Marie Franco, Mother of  Jose Franco, held a press conference alongside her lawyer, David Strachman, and community organizers from the RI COVID Response: Decarcerate NOW Coalition, outside the Rhode Island ACI Medium Security Prison

Marie’s son, Jose, unexpectedly passed in RIDOC custody nearly a month ago. He was found dead in his cell on February 9th. He was 46 years old, and friends and family reported that he was in good health prior to his death; he was expected to return home on March 17th.

RIDOC never notified family members of his death. Ms. Franco learned that her son had passed when a friend of his notified the family. After contacting RIDOC multiple times, she was given three different accounts of his death: heart attack, natural causes, and COVID-19. She was not permitted to see her son’s body before he was cremated and had to pay for the autopsy out of her own pocket. She is currently waiting for the autopsy results and received her son’s ashes this week.

Jose Franco is the fourth incarcerated person to die in RIDOC custody since December. He passed less than a month after Timothy McQuesten, who died in the Intake facility. At his arraignment McQuesten expressed concern that he was missing his antipsychotic medication. He was placed on crisis status, which required COs to perform more regular checks. They failed to do this and he took his own life. A CO has since been put on paid administrative leave.

Ms. Franco and community organizers have heard reports from inside the prison that a CO did not complete his mandated rounds on the night of her son’s death as well.

Since the COVID-19 outbreak last March, community members and organizers have repeatedly called on the state to reduce the prison population and to address unsanitary and abusive conditions that pre-existed the pandemic but have worsened.
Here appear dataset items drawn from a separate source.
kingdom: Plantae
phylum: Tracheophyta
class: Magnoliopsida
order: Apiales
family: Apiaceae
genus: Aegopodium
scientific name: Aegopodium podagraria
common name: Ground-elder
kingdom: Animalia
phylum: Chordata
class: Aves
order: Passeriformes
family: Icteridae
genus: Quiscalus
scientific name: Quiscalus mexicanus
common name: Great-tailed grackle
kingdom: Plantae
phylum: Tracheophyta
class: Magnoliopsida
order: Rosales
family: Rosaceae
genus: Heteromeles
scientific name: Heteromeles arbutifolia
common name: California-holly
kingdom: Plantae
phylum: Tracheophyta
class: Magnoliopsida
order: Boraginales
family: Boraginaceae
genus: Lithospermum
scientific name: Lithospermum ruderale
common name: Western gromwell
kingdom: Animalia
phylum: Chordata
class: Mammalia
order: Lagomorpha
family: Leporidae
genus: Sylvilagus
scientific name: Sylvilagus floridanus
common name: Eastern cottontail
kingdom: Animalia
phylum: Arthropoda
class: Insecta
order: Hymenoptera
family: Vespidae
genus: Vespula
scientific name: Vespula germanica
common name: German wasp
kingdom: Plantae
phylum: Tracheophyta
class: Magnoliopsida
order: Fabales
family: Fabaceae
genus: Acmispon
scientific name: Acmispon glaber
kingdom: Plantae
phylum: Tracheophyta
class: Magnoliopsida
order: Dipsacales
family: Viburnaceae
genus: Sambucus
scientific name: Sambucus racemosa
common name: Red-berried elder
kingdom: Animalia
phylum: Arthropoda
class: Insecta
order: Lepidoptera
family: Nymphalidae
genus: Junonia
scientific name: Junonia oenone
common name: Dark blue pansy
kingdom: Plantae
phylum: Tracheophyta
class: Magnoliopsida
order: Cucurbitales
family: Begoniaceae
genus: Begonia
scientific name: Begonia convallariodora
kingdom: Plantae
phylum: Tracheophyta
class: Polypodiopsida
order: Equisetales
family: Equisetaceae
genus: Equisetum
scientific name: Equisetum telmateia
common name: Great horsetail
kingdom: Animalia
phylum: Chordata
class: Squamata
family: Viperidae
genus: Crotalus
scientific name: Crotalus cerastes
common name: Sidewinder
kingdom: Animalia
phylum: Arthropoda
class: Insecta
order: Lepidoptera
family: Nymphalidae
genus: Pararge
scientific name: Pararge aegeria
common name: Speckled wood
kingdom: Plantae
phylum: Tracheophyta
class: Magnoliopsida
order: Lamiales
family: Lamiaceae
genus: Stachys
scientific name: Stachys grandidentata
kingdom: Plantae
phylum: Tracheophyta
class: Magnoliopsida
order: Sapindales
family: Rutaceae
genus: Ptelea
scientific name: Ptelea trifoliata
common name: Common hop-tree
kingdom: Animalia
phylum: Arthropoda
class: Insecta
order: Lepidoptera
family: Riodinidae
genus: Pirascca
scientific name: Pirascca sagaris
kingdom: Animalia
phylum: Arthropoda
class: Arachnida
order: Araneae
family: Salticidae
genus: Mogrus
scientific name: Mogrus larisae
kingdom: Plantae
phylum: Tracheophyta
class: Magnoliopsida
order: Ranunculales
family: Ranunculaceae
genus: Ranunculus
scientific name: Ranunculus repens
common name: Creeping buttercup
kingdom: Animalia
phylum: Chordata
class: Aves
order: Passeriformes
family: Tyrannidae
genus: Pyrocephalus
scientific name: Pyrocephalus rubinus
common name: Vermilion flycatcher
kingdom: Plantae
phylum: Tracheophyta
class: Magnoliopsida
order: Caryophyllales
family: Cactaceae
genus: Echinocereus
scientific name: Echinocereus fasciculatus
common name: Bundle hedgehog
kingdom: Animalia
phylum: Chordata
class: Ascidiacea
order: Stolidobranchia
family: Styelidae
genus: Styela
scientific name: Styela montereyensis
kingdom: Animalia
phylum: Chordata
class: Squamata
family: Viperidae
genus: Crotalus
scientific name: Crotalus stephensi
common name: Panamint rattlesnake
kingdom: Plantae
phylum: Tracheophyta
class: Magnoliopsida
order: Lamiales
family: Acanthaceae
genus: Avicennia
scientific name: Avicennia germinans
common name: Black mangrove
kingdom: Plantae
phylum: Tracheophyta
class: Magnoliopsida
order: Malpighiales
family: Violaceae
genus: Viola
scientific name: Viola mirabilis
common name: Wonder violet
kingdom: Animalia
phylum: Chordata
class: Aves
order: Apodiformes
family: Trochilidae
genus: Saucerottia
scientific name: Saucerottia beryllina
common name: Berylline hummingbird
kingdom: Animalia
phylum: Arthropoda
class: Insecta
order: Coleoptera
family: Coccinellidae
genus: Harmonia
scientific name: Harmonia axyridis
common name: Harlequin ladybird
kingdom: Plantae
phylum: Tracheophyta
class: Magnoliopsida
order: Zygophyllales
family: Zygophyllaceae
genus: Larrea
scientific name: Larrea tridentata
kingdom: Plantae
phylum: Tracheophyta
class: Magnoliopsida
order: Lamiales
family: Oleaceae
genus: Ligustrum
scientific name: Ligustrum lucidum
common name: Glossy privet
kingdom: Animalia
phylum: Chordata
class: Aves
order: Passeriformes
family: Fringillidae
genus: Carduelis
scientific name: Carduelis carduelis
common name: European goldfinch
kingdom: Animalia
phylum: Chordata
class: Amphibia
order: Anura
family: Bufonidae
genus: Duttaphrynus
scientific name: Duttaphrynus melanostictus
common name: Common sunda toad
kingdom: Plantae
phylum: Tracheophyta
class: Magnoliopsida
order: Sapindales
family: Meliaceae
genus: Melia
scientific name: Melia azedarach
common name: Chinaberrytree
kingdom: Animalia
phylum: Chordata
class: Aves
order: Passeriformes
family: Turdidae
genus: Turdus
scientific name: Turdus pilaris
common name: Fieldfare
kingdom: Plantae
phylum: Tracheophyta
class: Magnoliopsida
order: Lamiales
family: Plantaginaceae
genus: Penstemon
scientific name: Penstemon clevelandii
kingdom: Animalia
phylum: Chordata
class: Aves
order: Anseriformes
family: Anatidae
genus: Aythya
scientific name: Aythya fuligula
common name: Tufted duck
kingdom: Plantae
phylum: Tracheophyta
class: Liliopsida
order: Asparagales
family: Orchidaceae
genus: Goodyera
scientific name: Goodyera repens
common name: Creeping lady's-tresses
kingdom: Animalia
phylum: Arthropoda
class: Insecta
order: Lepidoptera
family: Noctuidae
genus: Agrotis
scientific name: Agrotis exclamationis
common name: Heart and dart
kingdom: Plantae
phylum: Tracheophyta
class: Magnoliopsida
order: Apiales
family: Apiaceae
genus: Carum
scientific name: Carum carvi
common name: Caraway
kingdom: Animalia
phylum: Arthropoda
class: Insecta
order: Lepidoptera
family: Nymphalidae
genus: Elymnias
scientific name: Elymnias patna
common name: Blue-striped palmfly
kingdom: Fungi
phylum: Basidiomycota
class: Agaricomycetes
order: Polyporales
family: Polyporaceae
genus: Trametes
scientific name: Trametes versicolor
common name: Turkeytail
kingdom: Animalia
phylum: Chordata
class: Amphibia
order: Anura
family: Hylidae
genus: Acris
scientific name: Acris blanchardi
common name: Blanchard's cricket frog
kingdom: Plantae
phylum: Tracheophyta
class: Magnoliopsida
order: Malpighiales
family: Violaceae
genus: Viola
Since last spring, a 23+ hour lockdown has been implemented; incarcerated people in the Intake facility currently go 36 hours or longer without time outside cells.

Organizers have also pointed to a discrepancy between prison policies and conditions reported by incarcerated people and their loved ones, as well as a lack of accountability around negligence and abuse by correctional officers and medical staff. Incarcerated people and family members have reported denial of life-sustaining medications by medical staff; COs failing to wear masks and maintain social distance; prisoners being harshly disciplined and put into segregation for attempting to clean cells and phone stalls; and COs placing COVID-negative prisoners in exposure to COVID-positive individuals. Incarcerated people routinely report experiencing humiliation and physical abuse at the hands of COs.

Protests against the prison began last March and escalated last December when 95% of the Maximum Security prison contracted COVID-19. Six medical students and professionals from the collective Code Black were arrested blocking the road outside Governor Raimondo’s house at a Decarcerate NOW vigil for Jeffrey Washington, who passed in RIDOC custody due to COVID-19.

At a rally for her son last Sunday outside the ACI, Marie Franco said, “To me it’s just excuses. Just lies, after lies, after lies. You don’t do that to a mother that’s grieving for her son….Anything could have happened to my son. Anything. In there.”